# Exercise description
Pull each line holding "lines" out of the entries below.

===== Supplied material =====

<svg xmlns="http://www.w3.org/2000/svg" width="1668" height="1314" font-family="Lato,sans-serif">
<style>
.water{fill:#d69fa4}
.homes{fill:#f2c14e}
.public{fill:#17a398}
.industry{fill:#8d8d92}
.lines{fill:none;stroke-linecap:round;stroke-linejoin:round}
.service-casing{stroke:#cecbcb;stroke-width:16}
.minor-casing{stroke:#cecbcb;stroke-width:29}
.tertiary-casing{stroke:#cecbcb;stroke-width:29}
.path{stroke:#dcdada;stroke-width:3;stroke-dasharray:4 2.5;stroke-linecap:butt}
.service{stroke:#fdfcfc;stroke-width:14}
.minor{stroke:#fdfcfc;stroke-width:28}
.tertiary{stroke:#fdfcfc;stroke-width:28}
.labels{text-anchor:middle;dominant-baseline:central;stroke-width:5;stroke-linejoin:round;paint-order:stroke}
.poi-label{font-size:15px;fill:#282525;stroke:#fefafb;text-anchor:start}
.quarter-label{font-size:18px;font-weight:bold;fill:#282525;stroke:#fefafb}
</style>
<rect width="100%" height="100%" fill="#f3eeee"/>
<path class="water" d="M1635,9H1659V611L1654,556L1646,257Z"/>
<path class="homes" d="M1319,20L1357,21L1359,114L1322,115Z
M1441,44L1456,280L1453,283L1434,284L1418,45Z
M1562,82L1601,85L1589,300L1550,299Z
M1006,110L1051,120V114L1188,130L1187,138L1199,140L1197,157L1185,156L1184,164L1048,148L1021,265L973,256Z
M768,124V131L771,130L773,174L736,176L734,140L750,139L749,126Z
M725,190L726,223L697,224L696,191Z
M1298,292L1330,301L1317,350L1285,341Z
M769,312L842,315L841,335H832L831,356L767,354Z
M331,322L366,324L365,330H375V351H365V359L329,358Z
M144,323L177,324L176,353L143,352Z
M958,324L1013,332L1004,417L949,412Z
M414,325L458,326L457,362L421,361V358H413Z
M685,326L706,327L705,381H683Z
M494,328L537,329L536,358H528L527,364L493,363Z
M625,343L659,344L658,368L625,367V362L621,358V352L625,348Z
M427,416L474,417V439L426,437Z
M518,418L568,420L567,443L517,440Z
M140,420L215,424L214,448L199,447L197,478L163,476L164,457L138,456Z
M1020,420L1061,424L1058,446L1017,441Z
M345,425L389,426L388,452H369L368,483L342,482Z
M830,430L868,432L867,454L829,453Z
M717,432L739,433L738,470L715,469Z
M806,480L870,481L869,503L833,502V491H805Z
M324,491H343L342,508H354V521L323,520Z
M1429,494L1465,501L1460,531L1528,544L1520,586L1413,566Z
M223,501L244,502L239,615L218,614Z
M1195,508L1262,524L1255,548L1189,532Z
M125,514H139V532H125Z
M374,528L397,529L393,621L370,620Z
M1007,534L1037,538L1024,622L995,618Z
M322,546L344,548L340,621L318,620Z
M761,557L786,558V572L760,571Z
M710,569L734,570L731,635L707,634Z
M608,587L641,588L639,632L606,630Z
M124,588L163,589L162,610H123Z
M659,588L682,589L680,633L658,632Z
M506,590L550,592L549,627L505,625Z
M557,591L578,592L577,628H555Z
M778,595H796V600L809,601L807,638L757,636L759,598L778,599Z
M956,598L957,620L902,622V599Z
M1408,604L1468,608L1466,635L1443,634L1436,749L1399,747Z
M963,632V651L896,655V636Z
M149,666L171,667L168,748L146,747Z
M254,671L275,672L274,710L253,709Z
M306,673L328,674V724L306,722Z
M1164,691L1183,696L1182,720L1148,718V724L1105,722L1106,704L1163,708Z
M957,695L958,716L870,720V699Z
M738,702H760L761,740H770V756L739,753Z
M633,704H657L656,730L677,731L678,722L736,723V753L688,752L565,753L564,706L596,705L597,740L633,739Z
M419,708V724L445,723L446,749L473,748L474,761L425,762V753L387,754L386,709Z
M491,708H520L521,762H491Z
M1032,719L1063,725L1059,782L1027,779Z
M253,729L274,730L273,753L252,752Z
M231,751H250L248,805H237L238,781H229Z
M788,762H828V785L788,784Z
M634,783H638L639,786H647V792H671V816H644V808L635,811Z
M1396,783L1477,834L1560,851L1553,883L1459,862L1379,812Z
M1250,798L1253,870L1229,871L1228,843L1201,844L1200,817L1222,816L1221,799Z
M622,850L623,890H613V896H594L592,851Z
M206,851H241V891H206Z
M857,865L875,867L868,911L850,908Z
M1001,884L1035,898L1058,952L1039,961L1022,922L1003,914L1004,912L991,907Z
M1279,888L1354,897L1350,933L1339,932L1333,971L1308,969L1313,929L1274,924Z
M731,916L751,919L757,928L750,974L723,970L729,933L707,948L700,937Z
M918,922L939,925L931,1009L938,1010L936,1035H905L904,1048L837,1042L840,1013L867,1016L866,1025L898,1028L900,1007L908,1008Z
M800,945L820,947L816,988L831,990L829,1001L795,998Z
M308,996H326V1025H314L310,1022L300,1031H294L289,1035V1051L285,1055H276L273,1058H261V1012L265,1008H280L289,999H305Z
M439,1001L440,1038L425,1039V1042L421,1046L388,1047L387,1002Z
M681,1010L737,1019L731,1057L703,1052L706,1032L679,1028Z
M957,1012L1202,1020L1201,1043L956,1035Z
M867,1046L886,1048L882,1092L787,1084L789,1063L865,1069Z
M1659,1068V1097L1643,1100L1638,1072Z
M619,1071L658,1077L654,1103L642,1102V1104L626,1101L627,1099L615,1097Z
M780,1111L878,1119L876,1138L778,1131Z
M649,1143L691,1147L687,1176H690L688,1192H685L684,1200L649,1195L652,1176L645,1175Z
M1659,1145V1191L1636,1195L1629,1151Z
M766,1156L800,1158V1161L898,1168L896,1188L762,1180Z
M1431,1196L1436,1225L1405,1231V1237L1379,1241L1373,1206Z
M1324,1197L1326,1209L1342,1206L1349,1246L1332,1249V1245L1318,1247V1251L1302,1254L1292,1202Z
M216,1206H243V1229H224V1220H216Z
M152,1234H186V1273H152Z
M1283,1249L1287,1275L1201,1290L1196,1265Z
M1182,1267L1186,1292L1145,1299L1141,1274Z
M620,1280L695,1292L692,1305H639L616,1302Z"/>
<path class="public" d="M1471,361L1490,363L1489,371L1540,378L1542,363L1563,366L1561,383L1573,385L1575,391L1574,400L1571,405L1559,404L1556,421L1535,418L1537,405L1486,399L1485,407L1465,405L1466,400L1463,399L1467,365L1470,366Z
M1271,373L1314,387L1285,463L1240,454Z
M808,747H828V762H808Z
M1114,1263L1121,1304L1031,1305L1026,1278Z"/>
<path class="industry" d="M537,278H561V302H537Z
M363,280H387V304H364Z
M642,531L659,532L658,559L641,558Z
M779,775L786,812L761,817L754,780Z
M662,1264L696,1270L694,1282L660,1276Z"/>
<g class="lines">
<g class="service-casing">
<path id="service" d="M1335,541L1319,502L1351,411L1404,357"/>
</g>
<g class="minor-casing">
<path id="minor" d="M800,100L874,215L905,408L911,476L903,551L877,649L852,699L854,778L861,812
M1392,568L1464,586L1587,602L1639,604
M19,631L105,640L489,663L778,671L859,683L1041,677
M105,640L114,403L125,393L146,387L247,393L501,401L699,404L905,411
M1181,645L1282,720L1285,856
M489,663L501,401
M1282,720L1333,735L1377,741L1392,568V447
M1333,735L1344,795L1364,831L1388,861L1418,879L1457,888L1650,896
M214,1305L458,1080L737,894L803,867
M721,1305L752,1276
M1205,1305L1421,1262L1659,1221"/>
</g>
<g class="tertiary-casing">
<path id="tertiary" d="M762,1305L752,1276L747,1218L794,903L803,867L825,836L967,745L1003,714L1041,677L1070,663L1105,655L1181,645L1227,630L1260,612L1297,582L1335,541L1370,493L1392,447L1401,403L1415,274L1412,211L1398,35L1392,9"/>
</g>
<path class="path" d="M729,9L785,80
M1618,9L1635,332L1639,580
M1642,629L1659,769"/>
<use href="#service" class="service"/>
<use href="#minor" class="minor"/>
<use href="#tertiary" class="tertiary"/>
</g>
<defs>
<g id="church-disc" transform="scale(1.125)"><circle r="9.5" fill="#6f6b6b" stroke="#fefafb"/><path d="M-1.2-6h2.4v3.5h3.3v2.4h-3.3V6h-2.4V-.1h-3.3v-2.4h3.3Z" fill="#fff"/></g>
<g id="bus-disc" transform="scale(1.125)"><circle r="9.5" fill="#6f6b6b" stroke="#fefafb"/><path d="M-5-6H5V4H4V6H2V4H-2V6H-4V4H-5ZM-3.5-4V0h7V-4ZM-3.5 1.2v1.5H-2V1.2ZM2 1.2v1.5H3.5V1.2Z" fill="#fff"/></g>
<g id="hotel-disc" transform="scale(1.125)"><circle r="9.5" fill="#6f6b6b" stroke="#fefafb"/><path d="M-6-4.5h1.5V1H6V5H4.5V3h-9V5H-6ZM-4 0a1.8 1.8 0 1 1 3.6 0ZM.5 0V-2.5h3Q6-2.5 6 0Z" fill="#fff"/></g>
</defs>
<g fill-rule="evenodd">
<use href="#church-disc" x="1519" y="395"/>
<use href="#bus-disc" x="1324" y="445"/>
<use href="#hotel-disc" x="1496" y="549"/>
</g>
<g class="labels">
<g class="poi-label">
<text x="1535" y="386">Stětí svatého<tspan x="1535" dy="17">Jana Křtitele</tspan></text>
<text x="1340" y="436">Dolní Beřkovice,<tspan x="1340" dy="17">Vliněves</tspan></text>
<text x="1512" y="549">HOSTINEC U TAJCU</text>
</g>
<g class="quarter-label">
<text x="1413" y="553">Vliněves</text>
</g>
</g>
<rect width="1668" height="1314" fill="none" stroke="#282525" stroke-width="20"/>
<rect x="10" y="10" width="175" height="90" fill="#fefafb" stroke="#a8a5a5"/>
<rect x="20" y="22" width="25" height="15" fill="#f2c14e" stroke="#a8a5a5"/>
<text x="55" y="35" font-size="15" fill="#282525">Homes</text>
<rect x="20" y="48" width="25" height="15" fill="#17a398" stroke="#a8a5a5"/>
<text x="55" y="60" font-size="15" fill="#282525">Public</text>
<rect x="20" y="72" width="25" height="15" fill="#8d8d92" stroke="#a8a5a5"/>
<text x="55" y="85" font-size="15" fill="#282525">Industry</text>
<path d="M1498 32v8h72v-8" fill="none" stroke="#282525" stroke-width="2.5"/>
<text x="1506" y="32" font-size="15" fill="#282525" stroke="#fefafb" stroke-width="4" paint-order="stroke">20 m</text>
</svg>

=====

# Task response
.lines{fill:none;stroke-linecap:round;stroke-linejoin:round}
<g class="lines">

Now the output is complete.